It took about an hour and a half to convert a 615MB tar.bz2 file to an 868MB sequence file. That’s slow, but it only has to be done once.

The Great Database Rewrite

April 23rd, 2008

I just discovered the paper The End of an Architectural Era (It’s Time for a Complete Rewrite), about re-designing database software from the ground up.  It contains some unsurprising predictions — “the next decade will bring domination by shared-nothing computer systems, often called grid computing” — and some interesting ideas:

  • Any database smaller than 1 TB will fit entirely in main memory, distributed across multiple machines.
  • We should scrap SQL in favor of “modifying little languages [Ruby, Python, etc.] to include clean embeddings of DBMS access.”  (CouchDB is a good example of this.)
  • A database shouldn’t require an expert to tune and optimize it; instead it should all be automated to “produce a system with no visible knobs.”

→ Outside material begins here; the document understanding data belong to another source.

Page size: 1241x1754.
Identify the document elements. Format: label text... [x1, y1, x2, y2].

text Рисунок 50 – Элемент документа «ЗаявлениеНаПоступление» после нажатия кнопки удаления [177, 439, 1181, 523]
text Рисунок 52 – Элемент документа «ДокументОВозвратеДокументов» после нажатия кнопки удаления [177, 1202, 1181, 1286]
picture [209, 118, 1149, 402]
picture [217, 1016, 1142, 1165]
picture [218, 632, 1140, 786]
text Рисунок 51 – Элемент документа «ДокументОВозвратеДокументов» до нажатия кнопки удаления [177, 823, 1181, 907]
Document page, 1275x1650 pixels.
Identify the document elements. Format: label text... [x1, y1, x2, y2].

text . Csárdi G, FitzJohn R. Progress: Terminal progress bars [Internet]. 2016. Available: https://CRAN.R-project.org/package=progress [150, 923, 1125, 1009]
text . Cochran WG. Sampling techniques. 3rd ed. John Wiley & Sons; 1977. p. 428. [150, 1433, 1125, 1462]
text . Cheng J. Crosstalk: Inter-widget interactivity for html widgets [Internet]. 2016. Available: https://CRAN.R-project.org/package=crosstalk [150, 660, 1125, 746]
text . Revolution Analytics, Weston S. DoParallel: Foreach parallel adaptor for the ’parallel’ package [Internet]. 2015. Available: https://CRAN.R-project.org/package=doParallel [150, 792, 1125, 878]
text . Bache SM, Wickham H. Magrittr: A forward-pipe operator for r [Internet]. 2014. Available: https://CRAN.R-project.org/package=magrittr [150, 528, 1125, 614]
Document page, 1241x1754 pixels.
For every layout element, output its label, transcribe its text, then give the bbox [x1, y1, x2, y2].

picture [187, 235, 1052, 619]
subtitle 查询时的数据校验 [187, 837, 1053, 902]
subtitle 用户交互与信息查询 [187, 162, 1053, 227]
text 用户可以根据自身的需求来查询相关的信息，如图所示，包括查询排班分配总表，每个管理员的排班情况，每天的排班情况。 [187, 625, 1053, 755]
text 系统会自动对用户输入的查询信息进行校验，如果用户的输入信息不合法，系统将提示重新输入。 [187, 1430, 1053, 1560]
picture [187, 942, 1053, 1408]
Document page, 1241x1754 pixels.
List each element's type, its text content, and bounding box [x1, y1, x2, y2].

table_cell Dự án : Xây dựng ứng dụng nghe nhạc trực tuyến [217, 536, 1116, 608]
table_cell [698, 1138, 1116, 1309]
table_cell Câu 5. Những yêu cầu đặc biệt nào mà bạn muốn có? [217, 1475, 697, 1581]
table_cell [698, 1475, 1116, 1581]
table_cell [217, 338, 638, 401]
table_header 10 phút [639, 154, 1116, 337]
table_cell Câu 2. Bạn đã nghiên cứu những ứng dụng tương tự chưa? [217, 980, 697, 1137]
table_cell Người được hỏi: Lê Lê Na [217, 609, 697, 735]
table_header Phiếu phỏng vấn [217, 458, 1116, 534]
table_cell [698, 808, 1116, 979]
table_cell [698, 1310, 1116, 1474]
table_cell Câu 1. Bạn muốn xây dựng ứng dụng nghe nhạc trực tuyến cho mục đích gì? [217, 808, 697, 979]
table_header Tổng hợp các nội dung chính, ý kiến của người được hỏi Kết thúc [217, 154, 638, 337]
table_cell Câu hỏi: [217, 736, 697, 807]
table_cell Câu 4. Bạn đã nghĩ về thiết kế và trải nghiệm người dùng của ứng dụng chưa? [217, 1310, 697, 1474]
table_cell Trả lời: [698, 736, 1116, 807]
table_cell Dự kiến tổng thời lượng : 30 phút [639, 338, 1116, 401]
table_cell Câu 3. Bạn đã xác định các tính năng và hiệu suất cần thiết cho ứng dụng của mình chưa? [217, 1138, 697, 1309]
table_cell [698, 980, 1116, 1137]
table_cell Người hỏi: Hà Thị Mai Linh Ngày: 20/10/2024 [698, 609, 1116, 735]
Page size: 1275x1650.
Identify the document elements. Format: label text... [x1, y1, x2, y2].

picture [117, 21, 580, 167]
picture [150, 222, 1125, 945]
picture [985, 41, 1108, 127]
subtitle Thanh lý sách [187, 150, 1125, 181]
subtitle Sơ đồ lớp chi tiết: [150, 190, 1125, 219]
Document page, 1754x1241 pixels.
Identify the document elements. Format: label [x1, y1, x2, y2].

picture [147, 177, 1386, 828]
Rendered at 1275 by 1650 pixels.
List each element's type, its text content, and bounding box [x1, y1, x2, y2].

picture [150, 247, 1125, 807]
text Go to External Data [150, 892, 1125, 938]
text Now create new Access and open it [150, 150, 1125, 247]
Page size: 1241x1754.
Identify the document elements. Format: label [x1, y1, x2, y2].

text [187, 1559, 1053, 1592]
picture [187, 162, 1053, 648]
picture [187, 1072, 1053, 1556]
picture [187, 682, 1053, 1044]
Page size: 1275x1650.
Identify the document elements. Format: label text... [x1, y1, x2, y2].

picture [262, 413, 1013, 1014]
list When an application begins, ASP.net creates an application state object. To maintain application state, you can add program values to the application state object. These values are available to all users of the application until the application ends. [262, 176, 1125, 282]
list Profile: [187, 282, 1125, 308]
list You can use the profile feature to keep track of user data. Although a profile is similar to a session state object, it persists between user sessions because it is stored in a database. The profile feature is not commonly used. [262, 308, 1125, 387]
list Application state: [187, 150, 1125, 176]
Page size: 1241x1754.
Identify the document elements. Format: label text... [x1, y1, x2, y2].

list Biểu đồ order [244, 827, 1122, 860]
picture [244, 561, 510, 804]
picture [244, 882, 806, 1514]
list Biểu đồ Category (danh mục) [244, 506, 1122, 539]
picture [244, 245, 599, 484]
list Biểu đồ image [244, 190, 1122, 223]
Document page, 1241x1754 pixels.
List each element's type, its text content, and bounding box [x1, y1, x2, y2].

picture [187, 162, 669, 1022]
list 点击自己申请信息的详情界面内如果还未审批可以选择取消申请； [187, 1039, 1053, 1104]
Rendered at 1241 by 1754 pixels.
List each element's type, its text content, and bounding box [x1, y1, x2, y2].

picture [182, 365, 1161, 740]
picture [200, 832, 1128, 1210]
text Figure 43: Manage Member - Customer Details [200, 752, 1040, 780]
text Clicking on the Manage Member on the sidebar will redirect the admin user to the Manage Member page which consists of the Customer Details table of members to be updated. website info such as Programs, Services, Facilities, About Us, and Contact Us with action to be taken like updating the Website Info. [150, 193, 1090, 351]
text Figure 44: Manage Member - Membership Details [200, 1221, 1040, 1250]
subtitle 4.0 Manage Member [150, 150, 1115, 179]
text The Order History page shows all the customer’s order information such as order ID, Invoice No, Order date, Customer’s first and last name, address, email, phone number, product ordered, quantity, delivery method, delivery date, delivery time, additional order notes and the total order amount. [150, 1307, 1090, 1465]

In their implementation, H-store, they claim to run over 70,000 transactions per second on a standard benchmark on a modest server, compared to 850/second from a commercial DB tuned by an expert.  They also plan to “move from C++ to Ruby on Rails as our stored procedure language.”  (!)

Power At Your Fingertips

April 22nd, 2008

I just ran my first Amazon EC2 instance.  Kind of a heady feeling, having nearly unlimited computing power just a few keystrokes away.  I got the same feeling the first time I logged in as root on a dedicated web server.

I gotta say, though, that the ticking meter — even at just $0.10/hour — will make me think real hard about how I use it.  I guess I’ll get used to it in time.  I’ll have to, since I’m running out of disk space on my local hard drive again.

There Is No Database

April 21st, 2008

I think I’m starting to get a handle on how Hadoop is supposed to work. The MapReduce model isn’t what troubles me.  The mind-bending part is that there is no database. Everything happens by scanning big files from beginning to end. It’s like everything I learned about data structures with O(log n) access no longer applies, and I’m back to writing giant for-each loops. It’s perl -n gone mad.

I’ve been trying for months to find the most efficient database for AltLaw — SQL, Lucene, RDF, even Berkeley DB.  But it still takes hours and hours to process things.  Maybe the secret is to get rid of the databases and just mash together some giant files and throw them at Hadoop.

Disk is the New Tape

April 17th, 2008

An interesting scenario from Doug Cutting: Say you have a terabyte of data, on a disk with 10ms seek time and 100MB/s max throughput. You want to update 1% of the records. If you do it with random-access seeks, it takes 35 days to finish. On the other hand, if you scan the entire database sequentially and write it back out again, it takes 5.6 hours.

This is why Hadoop only supports linear access to the filesystem. It’s also why Hadoop coder Tom White says disks have become tapes.  All this is contrary to the way I think about data — building hash tables and indexes to do fast random-access lookups.  I’m still trying to get my head around this concept of “linear” data processing.  But I have found that I can do some things faster by reading sequentially through a batch of files rather than trying to stuff everything in a database (RDF or SQL) and doing big join queries.